------ RECORDED INFORMATION

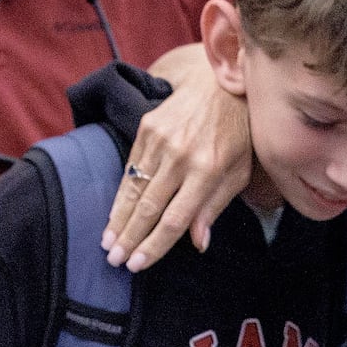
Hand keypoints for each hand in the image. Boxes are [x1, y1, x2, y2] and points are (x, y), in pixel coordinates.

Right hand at [101, 43, 252, 270]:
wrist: (220, 83)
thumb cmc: (237, 133)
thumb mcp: (239, 171)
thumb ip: (215, 207)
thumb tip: (198, 243)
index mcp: (209, 169)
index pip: (175, 218)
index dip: (154, 244)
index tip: (138, 264)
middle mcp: (182, 155)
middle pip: (149, 207)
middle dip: (129, 237)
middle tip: (114, 260)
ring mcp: (161, 139)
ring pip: (134, 188)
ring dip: (119, 219)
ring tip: (107, 242)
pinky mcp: (147, 127)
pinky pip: (130, 167)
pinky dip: (121, 193)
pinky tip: (114, 212)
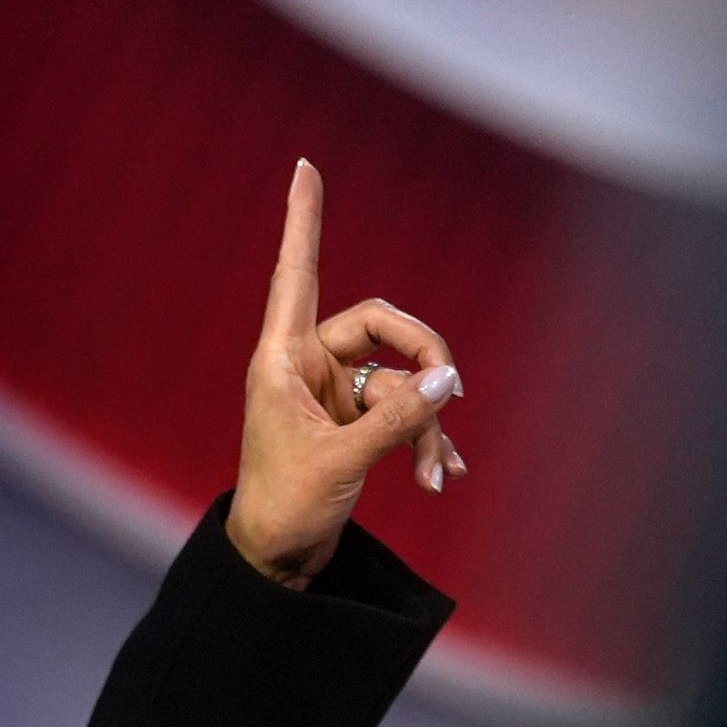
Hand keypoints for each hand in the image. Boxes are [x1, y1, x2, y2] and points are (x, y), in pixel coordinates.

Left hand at [227, 159, 466, 584]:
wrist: (275, 561)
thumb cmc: (285, 507)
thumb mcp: (342, 461)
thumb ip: (398, 418)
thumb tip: (448, 378)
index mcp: (282, 358)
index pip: (296, 271)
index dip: (303, 219)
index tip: (305, 166)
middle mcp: (307, 365)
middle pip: (383, 326)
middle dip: (423, 360)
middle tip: (452, 396)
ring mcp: (333, 393)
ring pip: (402, 379)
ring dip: (426, 422)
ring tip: (435, 472)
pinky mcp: (353, 423)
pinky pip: (404, 411)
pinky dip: (424, 439)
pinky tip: (441, 476)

------------

▶ [PROBLEM DETAILS]:
The whole listing must be transcribed exactly. No pictures belong in the copy.

▶ [REPLY]:
Hand keypoints for each hand in the image. Boxes are [x1, y1, x2, y2] and points are (x, y), in pixel coordinates.

Right hand at [101, 43, 252, 270]:
wrist: (220, 83)
thumb cmc: (237, 133)
thumb mcp: (239, 171)
thumb ip: (215, 207)
thumb tip: (198, 243)
index mcp: (209, 169)
index pip: (175, 218)
index dip: (154, 244)
index tip: (138, 264)
middle mcp: (182, 155)
middle pip: (149, 207)
middle dip: (129, 237)
middle tip: (114, 260)
ring mcp: (161, 139)
ring pip: (134, 188)
ring dip: (119, 219)
ring tip: (107, 242)
pinky mcp: (147, 127)
pinky pip: (130, 167)
pinky dip: (121, 193)
pinky tip: (114, 212)
Hand keypoints for each hand in the image. Boxes are [x1, y1, x2, y2] and points are (x, y), in pixel coordinates.

Left hand at [227, 159, 466, 584]:
wrist: (275, 561)
thumb cmc: (285, 507)
thumb mcp: (342, 461)
thumb ip: (398, 418)
thumb tip: (448, 378)
index mcp: (282, 358)
index pip: (296, 271)
index dip: (303, 219)
index tip: (305, 166)
middle mcp: (307, 365)
middle pip: (383, 326)
middle dip: (423, 360)
middle tip: (452, 396)
ring mcp: (333, 393)
ring pip: (402, 379)
ring dip: (426, 422)
ring tip: (435, 472)
pinky mcp: (353, 423)
pinky pip: (404, 411)
pinky dip: (424, 439)
pinky tip: (441, 476)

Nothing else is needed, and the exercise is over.